Wednesday 4 March 2020

The tale of the dozy driving instructors

Joining the BIG TOM Driving School Franchise has a variety of benefits - hopefully, you've already made yourself aware of them, which is why you are reading this blog.  But is there a catch?  How can you be paid £700 3 weeks in advance for working 4 hours per day, Monday to Friday?  How is it that you could do that twice in the same week and get paid £1400 3 weeks in advance?  

If you are new to the industry, then you may well be scratching your head at this point.  

In your local area, how many driving schools are specialising in intensive driving courses?  They do nothing else but intensive driving courses?  It won't be many.  

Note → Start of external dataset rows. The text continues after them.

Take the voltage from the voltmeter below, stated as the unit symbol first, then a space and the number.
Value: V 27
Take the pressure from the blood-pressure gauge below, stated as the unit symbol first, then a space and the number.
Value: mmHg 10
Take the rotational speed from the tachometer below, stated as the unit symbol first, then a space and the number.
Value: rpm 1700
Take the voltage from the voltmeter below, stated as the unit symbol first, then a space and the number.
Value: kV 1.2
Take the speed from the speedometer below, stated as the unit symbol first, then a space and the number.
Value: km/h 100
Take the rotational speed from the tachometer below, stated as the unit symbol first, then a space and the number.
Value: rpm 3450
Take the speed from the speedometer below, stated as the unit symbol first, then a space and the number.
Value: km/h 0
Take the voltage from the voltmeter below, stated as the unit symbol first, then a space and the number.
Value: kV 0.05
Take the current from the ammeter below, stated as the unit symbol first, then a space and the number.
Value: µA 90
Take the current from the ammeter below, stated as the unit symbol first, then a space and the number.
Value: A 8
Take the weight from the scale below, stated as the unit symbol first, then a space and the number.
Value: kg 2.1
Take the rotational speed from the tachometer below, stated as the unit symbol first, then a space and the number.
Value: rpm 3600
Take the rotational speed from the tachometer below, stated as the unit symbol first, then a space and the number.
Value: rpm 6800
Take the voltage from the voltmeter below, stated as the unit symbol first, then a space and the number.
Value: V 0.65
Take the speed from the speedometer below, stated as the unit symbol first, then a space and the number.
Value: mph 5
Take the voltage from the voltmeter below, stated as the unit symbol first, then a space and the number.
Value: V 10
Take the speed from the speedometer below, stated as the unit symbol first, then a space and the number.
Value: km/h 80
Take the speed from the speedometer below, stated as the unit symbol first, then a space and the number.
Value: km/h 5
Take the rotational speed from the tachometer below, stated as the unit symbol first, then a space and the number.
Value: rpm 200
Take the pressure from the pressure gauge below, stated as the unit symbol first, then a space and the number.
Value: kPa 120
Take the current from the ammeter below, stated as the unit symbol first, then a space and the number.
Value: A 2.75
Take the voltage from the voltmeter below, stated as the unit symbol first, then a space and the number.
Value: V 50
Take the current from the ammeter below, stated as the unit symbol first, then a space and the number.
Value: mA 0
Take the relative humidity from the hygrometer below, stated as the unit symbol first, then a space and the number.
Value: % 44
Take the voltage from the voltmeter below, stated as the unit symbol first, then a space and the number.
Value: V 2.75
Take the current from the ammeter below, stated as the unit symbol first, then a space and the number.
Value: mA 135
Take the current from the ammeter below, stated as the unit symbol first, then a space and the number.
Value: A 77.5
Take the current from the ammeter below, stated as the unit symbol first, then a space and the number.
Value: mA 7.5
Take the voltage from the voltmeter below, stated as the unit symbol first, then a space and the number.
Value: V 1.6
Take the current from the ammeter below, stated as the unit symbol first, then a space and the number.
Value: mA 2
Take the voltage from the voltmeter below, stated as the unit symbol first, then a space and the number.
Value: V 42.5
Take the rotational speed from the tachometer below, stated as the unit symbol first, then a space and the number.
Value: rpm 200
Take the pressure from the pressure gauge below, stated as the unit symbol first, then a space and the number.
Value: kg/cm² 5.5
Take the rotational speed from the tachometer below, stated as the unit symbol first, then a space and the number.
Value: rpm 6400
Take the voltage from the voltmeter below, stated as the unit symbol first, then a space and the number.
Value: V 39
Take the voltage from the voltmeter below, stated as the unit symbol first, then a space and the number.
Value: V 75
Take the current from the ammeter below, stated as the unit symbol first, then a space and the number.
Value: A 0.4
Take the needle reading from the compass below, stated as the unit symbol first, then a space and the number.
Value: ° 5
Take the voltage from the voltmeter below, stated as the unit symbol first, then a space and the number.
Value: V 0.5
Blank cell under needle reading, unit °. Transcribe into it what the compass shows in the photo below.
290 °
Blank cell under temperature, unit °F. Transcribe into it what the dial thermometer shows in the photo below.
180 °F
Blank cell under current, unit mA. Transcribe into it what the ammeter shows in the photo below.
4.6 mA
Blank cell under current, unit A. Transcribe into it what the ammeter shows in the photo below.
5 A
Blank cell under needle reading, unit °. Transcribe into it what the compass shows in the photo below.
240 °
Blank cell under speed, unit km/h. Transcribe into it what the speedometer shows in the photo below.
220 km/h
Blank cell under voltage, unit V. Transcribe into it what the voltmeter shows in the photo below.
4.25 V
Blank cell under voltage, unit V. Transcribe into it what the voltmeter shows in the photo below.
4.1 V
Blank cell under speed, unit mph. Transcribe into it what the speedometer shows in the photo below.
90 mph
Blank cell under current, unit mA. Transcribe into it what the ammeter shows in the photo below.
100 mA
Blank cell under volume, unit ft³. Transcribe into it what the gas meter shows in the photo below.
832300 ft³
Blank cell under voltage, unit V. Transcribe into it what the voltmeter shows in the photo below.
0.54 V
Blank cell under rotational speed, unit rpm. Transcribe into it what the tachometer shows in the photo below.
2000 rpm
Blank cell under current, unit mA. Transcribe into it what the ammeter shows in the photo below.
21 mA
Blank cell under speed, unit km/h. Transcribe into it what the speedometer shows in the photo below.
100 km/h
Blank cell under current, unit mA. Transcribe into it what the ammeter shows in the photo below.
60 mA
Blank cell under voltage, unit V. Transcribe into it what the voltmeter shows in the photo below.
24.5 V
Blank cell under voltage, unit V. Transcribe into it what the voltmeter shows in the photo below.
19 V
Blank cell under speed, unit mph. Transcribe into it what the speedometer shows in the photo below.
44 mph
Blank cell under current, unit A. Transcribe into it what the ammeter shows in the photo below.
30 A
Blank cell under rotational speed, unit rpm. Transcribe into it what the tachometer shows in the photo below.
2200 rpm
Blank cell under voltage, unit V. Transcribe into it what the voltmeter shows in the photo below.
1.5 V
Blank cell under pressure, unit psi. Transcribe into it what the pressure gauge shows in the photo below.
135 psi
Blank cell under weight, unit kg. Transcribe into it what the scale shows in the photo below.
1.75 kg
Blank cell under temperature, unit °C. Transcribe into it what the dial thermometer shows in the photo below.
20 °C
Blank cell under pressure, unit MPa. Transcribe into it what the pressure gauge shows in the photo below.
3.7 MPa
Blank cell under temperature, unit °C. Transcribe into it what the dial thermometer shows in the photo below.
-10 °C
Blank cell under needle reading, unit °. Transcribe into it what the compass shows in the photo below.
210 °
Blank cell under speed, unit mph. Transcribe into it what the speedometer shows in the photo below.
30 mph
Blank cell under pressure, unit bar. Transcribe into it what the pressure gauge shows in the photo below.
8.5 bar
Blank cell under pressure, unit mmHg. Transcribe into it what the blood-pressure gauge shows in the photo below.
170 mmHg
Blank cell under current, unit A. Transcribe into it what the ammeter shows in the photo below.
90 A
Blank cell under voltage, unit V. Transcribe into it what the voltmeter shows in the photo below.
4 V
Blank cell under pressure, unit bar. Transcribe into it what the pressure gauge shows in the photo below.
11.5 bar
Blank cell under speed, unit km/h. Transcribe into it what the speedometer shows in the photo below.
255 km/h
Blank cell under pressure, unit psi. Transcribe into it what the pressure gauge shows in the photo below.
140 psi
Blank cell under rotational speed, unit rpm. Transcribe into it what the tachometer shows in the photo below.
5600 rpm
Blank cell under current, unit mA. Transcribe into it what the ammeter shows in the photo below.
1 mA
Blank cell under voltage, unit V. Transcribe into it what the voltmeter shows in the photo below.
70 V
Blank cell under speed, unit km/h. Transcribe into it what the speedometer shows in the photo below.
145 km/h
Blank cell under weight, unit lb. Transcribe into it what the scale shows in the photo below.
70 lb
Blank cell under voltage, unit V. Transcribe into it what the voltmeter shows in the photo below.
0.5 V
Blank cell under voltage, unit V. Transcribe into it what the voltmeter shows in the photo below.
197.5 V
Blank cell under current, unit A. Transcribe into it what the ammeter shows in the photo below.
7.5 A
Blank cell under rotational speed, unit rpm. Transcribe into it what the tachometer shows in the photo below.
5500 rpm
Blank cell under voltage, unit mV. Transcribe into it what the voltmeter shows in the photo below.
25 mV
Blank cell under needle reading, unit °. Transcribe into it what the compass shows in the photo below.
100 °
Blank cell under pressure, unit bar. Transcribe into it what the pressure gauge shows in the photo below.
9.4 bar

The fact is that it suits the majority of driving instructors very well to plod along with weekly driving lessons for their pupils.  It happens when it happens, no stress, cancellations galore by both parties, and everyone sleepwalk into driving tests as and when.  And then you get your customers who aren't happy with the prospect of taking, on average, 7 months to learn to drive.  These people are determined, have strict timescales to work to and frankly, are not sodding about.  They will pay good money to bypass the dozy driving instructors.  I cannot tell you how often I hear from customers who come to my intensive driving courses that they can't believe how much quicker the learning pace is with me.  They absolutely love the steeper learning curve.  Now that suits them, but what you have to remember is that it may not suit all driving instructors.  In fact, it probably doesn't suit the majority of driving instructors.  

When you offer the opportunity for a pupil to turn things around quickly without cutting corners on standards, you better make sure you can deliver.  Because if you can't provide "an accelerated learning programme" you're soon going to be exposed as a fake.  This is why the majority of driving instructors prefer to plod along.  To accelerate a learning process safely, without compromising on safety, customer experience or driving standards, it takes a combination of robust systems (the BIG TOM Driving Success Programme ©), and quality of the instructor.  No, I'm not referring to grades.  I'm talking about a whole raft of skills that are required to deliver quality instruction, within timescales, that gets results.  Your average, plod along driving instructor would not stand a chance of delivering this level of customer service. 
  
So next time, when you see/hear driving instructors discrediting 'intensive driving courses' just remember, the message they are projecting is an indication of their weaknesses.  There's an excellent reason why customers will pay you £700, 3 weeks in advance; it's because you belong to a business that has proven its worth for several years.